Given Playerunknown's Battlegrounds has only recently surpassed its second month of Early Access existence, the open world online shooter boasts a pretty remarkable amount of depth already. Chris and Michael Johnson's tips and pointers have proven invaluable to my slow progress so far, however news of both 2D and 3D replay systems sounds exciting so far as tracking and analysing performance is concerned.
Speaking to Game Informer, Battlegrounds mastermind Brendan Greene—aka Playerunknown himself—discussed the game's staggering popularity up to now, and the direction in which he and his team are driving PUBG into the future.
The conversation covers the game's in-development maps, the idea of implementing lore, colour-coding ammo, the possibility of a single-player campaign and, most interestingly, the apparently incoming 2D and 3D replay systems.

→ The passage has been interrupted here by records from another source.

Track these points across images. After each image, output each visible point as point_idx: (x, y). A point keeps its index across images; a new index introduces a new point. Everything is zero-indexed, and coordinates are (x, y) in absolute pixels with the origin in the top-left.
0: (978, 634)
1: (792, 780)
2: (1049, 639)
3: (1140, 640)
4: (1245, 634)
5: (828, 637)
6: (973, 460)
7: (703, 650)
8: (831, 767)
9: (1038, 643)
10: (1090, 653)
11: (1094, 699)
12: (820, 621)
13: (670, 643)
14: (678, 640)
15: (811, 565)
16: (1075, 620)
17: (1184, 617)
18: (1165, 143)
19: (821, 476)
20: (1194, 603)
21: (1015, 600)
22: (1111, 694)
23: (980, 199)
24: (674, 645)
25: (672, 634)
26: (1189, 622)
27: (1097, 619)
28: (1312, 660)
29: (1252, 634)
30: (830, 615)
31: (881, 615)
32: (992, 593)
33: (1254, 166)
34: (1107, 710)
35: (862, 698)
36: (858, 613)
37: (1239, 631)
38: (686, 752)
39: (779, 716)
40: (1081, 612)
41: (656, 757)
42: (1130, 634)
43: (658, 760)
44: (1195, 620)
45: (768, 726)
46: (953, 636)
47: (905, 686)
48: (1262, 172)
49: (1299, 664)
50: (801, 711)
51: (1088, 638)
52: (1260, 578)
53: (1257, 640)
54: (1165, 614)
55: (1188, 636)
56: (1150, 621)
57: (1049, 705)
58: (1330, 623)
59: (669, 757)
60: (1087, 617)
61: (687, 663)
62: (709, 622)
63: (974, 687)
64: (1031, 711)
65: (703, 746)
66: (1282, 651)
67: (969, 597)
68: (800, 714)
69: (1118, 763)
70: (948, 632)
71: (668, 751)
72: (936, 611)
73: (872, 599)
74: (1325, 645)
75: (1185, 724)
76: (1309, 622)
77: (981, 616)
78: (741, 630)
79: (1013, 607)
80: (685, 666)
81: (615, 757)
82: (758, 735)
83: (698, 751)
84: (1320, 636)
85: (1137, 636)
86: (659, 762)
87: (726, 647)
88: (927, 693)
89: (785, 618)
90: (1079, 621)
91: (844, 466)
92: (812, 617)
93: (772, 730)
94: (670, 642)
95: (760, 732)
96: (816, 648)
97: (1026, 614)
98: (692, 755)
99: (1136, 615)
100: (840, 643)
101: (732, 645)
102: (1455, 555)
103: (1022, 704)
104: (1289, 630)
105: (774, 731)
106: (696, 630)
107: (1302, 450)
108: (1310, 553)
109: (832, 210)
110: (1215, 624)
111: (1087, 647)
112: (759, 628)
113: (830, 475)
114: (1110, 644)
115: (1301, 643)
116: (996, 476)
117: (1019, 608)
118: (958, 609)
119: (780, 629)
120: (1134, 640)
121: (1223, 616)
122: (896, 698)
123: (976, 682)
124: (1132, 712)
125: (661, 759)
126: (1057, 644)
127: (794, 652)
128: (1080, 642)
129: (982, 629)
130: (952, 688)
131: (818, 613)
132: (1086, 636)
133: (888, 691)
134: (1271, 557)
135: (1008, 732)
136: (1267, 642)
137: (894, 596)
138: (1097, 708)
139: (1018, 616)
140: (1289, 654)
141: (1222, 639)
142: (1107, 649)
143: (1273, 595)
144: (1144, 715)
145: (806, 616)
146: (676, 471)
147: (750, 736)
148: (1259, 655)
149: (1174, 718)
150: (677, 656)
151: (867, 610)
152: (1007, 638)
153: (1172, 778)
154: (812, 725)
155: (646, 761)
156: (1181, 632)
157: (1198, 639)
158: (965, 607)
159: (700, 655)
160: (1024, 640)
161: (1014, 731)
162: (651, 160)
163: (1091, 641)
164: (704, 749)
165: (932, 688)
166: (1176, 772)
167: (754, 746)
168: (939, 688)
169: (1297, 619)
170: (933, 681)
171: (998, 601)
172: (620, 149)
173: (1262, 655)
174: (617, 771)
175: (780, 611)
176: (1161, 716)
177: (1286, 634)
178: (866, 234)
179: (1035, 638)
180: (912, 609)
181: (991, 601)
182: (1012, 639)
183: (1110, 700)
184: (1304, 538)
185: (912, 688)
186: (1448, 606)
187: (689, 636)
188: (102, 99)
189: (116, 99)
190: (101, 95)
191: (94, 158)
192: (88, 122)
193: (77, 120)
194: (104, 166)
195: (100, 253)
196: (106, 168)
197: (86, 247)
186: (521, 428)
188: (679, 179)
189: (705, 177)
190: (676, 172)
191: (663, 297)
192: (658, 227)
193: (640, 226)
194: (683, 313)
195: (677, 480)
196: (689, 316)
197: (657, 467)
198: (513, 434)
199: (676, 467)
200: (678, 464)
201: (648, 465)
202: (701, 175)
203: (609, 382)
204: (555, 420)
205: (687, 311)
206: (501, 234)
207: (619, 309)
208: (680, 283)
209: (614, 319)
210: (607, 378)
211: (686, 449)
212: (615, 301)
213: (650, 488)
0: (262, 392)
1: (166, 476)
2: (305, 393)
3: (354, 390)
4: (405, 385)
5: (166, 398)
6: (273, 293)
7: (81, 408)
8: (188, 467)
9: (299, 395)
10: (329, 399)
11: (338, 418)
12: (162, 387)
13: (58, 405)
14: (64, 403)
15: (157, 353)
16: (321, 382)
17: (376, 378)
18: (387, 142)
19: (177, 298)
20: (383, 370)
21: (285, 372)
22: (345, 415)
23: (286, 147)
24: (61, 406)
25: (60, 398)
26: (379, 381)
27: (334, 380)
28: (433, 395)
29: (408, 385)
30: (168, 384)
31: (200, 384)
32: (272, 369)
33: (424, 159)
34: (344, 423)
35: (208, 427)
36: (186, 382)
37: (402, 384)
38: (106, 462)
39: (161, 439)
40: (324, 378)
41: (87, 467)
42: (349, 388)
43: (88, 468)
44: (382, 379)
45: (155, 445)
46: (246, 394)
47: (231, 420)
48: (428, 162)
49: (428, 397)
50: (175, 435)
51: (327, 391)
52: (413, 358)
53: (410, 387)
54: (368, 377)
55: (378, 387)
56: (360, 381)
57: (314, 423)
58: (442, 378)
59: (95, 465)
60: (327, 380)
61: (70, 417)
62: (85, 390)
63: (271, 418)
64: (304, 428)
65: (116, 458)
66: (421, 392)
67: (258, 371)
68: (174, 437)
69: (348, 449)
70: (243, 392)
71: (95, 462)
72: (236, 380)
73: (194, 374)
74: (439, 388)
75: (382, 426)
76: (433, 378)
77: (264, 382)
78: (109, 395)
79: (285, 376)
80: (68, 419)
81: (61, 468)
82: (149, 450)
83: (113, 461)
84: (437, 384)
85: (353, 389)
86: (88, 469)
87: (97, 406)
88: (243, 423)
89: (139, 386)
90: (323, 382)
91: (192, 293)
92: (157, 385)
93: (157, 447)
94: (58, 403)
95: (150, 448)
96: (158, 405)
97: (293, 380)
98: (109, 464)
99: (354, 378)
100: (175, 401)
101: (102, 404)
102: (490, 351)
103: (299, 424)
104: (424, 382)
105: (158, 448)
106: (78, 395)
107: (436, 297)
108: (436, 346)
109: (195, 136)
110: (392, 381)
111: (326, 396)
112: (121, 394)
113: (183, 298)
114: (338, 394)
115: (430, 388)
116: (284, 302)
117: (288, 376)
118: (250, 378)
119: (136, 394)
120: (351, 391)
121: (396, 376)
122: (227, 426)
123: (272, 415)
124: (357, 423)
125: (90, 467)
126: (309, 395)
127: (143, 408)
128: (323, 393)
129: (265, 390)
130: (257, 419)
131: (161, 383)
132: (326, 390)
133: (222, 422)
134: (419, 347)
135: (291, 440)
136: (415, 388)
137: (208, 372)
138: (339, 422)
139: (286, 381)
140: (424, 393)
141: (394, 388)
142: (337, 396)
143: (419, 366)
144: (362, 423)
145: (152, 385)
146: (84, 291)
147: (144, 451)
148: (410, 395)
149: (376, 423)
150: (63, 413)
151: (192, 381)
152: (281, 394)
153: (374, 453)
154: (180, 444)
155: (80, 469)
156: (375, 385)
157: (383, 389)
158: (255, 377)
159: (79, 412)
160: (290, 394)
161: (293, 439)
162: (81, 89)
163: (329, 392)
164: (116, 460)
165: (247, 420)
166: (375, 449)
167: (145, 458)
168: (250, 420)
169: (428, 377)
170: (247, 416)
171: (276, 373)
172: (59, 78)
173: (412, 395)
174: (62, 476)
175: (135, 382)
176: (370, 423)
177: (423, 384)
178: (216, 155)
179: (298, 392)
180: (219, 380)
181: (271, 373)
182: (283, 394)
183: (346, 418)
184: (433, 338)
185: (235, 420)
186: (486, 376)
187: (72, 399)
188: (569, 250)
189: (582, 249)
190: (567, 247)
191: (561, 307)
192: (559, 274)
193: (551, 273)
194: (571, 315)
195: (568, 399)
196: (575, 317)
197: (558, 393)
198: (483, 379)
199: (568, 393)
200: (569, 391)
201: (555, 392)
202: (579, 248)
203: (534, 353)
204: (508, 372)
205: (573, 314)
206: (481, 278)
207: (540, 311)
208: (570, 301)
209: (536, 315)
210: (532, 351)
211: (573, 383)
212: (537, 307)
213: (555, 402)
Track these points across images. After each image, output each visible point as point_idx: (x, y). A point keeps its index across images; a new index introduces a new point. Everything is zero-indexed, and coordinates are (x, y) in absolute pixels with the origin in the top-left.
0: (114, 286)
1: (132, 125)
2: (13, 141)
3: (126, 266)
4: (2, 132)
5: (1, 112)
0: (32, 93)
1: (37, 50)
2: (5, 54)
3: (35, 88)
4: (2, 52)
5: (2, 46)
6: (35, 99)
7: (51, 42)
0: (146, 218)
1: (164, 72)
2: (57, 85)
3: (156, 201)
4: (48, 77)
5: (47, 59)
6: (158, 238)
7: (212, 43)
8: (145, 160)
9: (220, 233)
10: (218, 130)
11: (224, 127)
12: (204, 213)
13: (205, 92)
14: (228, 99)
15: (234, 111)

On the two dimensional front, Greene says to expect something similar to Arma, whereby players can track their movements up and down the map. The 3D variation will however include slow motion, cinematic camera angles and will provide scope for Machinima-style player videos.
"We have 2D and 3D replays planned for the game," Greene tells GI. "We have a team that just joined that are working on a 3D replay system at the moment, which is great because while they're doing that, we don't need to spend resources on it. It's something I feel is really essential to the game—having this ability to watch your own round back in the game and have a spectator camera where you can just watch yourself, and watch any round, basically.
"I think this will help the game in the long-term where it'll provide content creators and players with ways to create interesting videos... Also, going forward, we plan to add modding in. We feel that can help our game survive that one year flash in the pan, so to speak. We want to provide a platform for game modes—you already see it with our custom games. We don't want to restrict people to just the battle royale game mode or just the game modes we make. We want to see what everyone can create."